[THE TASK] Would you please write out every record exactly?

[INFORMATION GIVEN]

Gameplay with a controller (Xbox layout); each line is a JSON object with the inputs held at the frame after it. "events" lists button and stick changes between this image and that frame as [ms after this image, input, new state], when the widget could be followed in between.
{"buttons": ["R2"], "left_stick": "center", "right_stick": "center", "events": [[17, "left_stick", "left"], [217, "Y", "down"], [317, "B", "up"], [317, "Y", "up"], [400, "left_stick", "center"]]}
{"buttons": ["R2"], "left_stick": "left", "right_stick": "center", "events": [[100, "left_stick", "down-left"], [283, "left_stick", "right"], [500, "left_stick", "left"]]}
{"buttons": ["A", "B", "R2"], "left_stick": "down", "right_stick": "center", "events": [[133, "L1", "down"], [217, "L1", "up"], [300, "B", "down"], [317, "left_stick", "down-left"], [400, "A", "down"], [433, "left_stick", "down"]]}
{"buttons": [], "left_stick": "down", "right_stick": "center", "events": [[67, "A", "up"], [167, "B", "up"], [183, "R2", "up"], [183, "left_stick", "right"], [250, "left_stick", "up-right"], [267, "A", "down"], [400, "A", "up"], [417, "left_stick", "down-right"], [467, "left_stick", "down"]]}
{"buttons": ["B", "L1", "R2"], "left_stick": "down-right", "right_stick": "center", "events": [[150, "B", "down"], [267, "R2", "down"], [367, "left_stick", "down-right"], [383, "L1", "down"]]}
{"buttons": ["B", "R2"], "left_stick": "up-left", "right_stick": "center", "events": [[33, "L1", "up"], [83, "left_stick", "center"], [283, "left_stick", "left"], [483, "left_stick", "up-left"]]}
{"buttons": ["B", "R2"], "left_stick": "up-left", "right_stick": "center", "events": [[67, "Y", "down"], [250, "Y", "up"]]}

[WRITTEN REPLY]
Gameplay with a controller (Xbox layout); each line is a JSON object with the inputs held at the frame after it. "events" lists button and stick changes between this image and that frame as [ms after this image, input, new state], when the widget could be followed in between.
{"buttons": ["R2"], "left_stick": "center", "right_stick": "center", "events": [[17, "left_stick", "left"], [217, "Y", "down"], [317, "B", "up"], [317, "Y", "up"], [400, "left_stick", "center"]]}
{"buttons": ["R2"], "left_stick": "left", "right_stick": "center", "events": [[100, "left_stick", "down-left"], [283, "left_stick", "right"], [500, "left_stick", "left"]]}
{"buttons": ["A", "B", "R2"], "left_stick": "down", "right_stick": "center", "events": [[133, "L1", "down"], [217, "L1", "up"], [300, "B", "down"], [317, "left_stick", "down-left"], [400, "A", "down"], [433, "left_stick", "down"]]}
{"buttons": [], "left_stick": "down", "right_stick": "center", "events": [[67, "A", "up"], [167, "B", "up"], [183, "R2", "up"], [183, "left_stick", "right"], [250, "left_stick", "up-right"], [267, "A", "down"], [400, "A", "up"], [417, "left_stick", "down-right"], [467, "left_stick", "down"]]}
{"buttons": ["B", "L1", "R2"], "left_stick": "down-right", "right_stick": "center", "events": [[150, "B", "down"], [267, "R2", "down"], [367, "left_stick", "down-right"], [383, "L1", "down"]]}
{"buttons": ["B", "R2"], "left_stick": "up-left", "right_stick": "center", "events": [[33, "L1", "up"], [83, "left_stick", "center"], [283, "left_stick", "left"], [483, "left_stick", "up-left"]]}
{"buttons": ["B", "R2"], "left_stick": "up-left", "right_stick": "center", "events": [[67, "Y", "down"], [250, "Y", "up"]]}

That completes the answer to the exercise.